Fundamentals of Data Science Assignment 1: Predictive modeling based on decision trees
Fundamentals of Data Science Assignment 1
In this assignment, you will implement a predictive modeling approach based on the decision tree.
Detailed Requirement
We have introduced a predictive modeling approach based on the decision tree in the class. In this assignment, you will implement and evaluate this approach on the Vertebral Column dataset from the UCI Machine Learning Repository
You should partition the dataset into two subsets: one for training and the other for evaluation. The partitioning should be performed in such a way that the proportions of data records belonging to the different classes in the training set and test set should be similar to those of the original dataset.
Please note that there are two versions of the Vertebral Column dataset. Please use the version in which the orthopedic patients are categorized into three classes (disk hernia (DH), spondylolisthesis (SL) or normal (NO)).
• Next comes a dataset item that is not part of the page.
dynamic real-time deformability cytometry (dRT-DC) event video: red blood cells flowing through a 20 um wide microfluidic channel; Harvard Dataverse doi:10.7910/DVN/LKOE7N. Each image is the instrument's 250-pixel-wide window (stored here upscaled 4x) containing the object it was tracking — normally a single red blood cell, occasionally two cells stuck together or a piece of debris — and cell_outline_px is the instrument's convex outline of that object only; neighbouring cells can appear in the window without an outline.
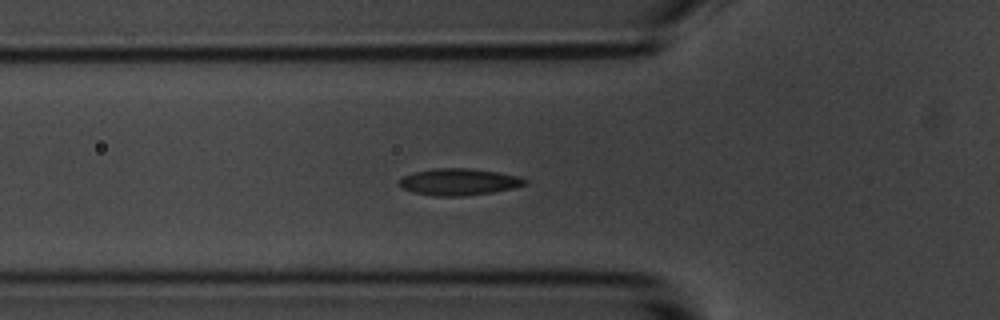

You can implement a decision tree model using the Python package scikit-learn, and visualize the model by installing the package, e.g., python-graphviz.
You may refer to the following references for more details about Python and its packages.
- Data mining tutorials using Python
(https://www.cse.msu.edu/~ptan/dmbook/software)
- Scikit-learn website (https://scikit-learn.org)
Assignment Submission
You should submit a report to summarize your work. The following tasks are to be performed:
a. Construct multiple decision trees based on different partitions of the dataset into a training set and a test set. You should clearly specify which impurity measure you have used for tree construction, and the parameters you have selected. (25%)
b. Compare the structures and classification performances of these different trees. (25%)
c. For selected trees, observe the classification performance associated with the different classes, and determine which pair(s) of classes are likely to be confused with each other. (25%)
d. For selected confused class pairs in c., identify the corresponding leaf node(s) and analyze the sequence of decisions that lead to the misclassification. (25%)
Please provide a detailed description of the results of the above tasks in your report.